«Salvini ai nostri microfoni? Non direi di no, ma non saprei a chi affidare l’intervista: non facciamo politica, anche se abbiamo le nostre idee e sono ben lontane dalle sue». Radio Raheem, infatti, ha una programmazione che va dal jazz alla musica leggera italiana – il 13 marzo è andato in onda uno speciale per i 50 anni dall’uscita del primo disco di Battisti – senza trascurare gli approfondimenti culturali e i momenti leggeri come la rubrica «Spassolini», sull’ironia femminile. La forza di questa emittente indipendente sta nella eterogeneità dei suoi fondatori: «Sei per l’esattezza. Abbiamo cominciato nel 2017 e se ci avessero detto allora dove saremmo arrivati, non ci avremmo creduto – spiega Michele Rho, responsabile dei contenuti non musicali – Veniamo tutti da background diversi: io, per esempio, ho studiato da regista».

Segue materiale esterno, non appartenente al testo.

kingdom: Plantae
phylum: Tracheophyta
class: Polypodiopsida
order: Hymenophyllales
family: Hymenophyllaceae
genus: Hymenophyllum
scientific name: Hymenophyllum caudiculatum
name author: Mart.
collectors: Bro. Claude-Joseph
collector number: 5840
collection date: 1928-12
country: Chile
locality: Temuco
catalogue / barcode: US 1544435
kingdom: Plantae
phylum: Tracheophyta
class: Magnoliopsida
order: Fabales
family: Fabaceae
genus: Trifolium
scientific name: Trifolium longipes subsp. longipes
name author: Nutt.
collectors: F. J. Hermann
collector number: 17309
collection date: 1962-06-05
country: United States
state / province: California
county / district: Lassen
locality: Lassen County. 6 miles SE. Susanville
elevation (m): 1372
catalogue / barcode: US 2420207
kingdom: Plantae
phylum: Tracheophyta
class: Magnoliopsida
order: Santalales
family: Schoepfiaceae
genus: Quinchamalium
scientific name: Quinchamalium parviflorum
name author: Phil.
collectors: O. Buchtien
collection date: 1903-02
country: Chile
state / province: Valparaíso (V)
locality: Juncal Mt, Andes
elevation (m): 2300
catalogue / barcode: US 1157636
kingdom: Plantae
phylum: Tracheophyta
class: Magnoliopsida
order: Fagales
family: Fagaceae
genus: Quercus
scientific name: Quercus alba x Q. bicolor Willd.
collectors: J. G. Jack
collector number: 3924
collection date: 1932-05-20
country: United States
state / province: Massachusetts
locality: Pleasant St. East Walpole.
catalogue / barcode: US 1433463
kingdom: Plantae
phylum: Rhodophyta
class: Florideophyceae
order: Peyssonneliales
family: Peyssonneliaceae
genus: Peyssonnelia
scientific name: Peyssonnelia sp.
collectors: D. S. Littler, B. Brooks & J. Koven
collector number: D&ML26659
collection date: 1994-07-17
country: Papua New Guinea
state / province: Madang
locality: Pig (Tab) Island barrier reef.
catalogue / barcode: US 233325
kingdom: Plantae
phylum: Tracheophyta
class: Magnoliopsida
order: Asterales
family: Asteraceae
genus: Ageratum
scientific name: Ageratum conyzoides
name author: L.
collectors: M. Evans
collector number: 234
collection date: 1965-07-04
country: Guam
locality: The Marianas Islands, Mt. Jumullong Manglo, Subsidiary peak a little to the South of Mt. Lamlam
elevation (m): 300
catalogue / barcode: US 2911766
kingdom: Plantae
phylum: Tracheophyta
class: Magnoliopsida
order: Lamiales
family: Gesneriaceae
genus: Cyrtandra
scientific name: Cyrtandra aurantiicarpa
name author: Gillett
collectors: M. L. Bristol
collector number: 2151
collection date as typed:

A pochi passi dal Naviglio grande di Milano, al civico 3 di via Corsico, la vetrina di un bar ospita la loro postazione radiofonica; uno degli ideatori del progetto è proprietario del locale che fa loro da studio di registrazione. «La postazione dietro a un vetro serve per mantenere il contatto con chi abita nel quartiere». E lo si intuisce dal nome: «Radio Raheem era il personaggio di Fai la cosa giusta di Spike Lee. Andava in giro con uno di quei grossi stereo sulla spalla, era la colonna sonora dell’isolato. Il nostro obiettivo è più o meno lo stesso. Ma senza fare la sua brutta fine», dice ridendo Rho.

È stato il loro legame con il mondo della cultura – stabile la collaborazione con la Triennale di Milano e gli approfondimenti dedicati ai libri – a catapultarli nel programma di Bookpride, fiera meneghina dell’editoria indipendente). Radio Raheem sarà protagonista oggi di un talk il cui focus è «Il desiderio» (ore 19, sala Iris Murdoch – Fabbrica del Vapore), insieme a Chiara Galeazzi, autrice tv e speaker. «Ci ha sorpreso molto l’invito. Lo utilizzeremo per raccontare i nostri sogni, ripercorrendo i due anni di lavoro su questo progetto», spiega Rho.

Proprio lui, che non si occupa di musica, non se la sente di dare per morto il milieu culturale del nostro paese: «Non posso essere pessimista, vedo che le iniziative aumentano, che le piccole librerie resistono e a Milano ne aprono sempre di nuove. È vero, fanno fatica, ma molti le preferiscono alle grandi catene». Ed è qui che ci scontra con il tema dell’indipendenza, della gestione economica e l’intera orbita di oneri e onori che vi gira intorno. Dalla sua fondazione, Radio Raheem riesce a reggersi sulle proprie gambe: «Noi diamo agli artisti un posto per raccontare la loro visione della musica attraverso i dischi e loro ci offrono i contenuti.  Quello che ci interessa è mantenere alta l’asticella della qualità come abbiamo fatto fino ad ora. E ci siamo potuti permettere alcune scelte perché non avevamo padroni da assecondare: è il bello dell’indipendenza», aggiunge. Anche sul target dell’età, che oscilla tra i 18 e i 35 anni, il team è al lavoro: «L’inserimento di contenuti parlati serve proprio ad ampliare la forbice anagrafica, oltre a garantire una flessibilità nella fruizione attraverso i podcast». I progetti sono chiari. La sfida è tutt’altro che semplice: le radio indipendenti in Italia non godono di fondi statali. «Nella sfortuna di essere in questo paese, è una fortuna essere a Milano: non so se Radio Raheem sarebbe potuta esistere in un’altra città».